It came down to the wire, but HHS Secretary Sylvia Burwell has renewed the charter of the CFS Advisory Committee. While there are no sweeping changes to the charter, some of the changes may have you scratching your head.
CFSAC is a chartered advisory committee, meaning that it is created by the head of HHS and must be reauthorized every two years (by law). The charter is the operational framework for this committee, defining its purpose and the basics of its functioning. Regulations and HHS policy run in the background, but the charter sets many of the rules. I did a line by line comparison between the old and new charter to see what will be different for the next two years.
All in a Name
Throughout the charter, the word CFS has been replaced with ME/CFS. On the one hand, this reflects the overall change in how people refer to this illness. But the name of the committee is the same; it is not the ME/CFS Advisory Committee. It is still CFSAC, despite the changes in the document itself.
The other puzzler here is the fact that the IOM study includes a recommendation on the name of the disease. What will happen if IOM says the disease should be called ME or Ramsay’s Disease or something entirely new? Will we have to fight HHS all over again for them to use the appropriate terminology?

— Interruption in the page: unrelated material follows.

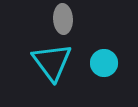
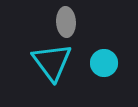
gray ellipse: moved 3 px right, 3 px down
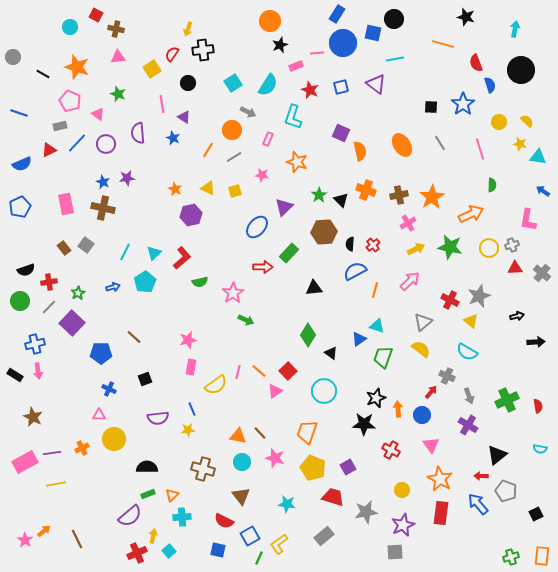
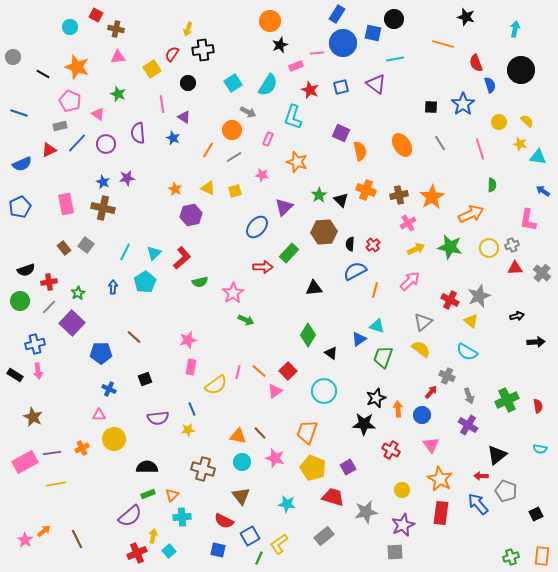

The purpose of the CFSAC is unchanged: to provide advice and recommendations on a broad range of issues related to ME/CFS. As a side note, it is interesting to see how the areas covered by CFSAC have been stripped away by other initiatives. The CFSAC is supposed to advise on the state of knowledge and gaps in research, but that’s being done by P2P. Impact and implications of diagnostics and treatment is partly covered by IOM. Development of education programs is partly IOM and partly CDC (which has strongly resisted CFSAC’s attempts to influence here). Partnering to improve patient quality of life is about the only thing still solidly CFSAC.
As in previous charters, CFSAC makes its recommendations to the Secretary through the Assistant Secretary. Management and support services are provided by the Office of the Assistant Secretary, as before. The Office of Women’s Health (OWH) has never been mentioned by name in the charter, but there is little doubt that the CFSAC will remain in that office. The new DFO, Barbara James, is a staff member in OWH, and Dr. Nancy Lee has said she will remain available to assist in the transition.
The most significant change in the charter is the committee budget. The annual cost for operating the committee, which includes the travel stipend but excludes the cost of staff support, has decreased 47%. This probably reflects the move to only one in-person meeting per year.
However, the cost of staff support has gone up. The estimated staff time is 1.5 full time equivalent staff for the year. This does not mean that one person only works on CFSAC, though. It’s an estimate of combined staff time, and presumably includes the contractor cost for the meetings. The cost of that staff time has increased almost 52%.
Overall, the budget for CFSAC has increased by about 12%. That sounds reasonable, but it comes at the cost of an in-person meeting. If the travel stipend was retained for two meetings per year, the increase would have been at least 33%.
The More Things Change . . .
What difference will any of these changes make? Probably not much. We already knew that we were going to lose an in-person meeting, given the trend over the last year. The CFSAC is still lodged in OWH, with a member of Dr. Lee’s staff in the role of DFO. We don’t know much about Barbara James at this point. Her public health career has focused on women’s and minority health issues, including a project to include gender focus in the Healthy People 2010 initiative. The fall meeting of the CFSAC will be our first opportunity to assess how she will approach her new role as DFO of the committee.
*My thanks for Denise Lopez-Majano for assisting with the research for this piece.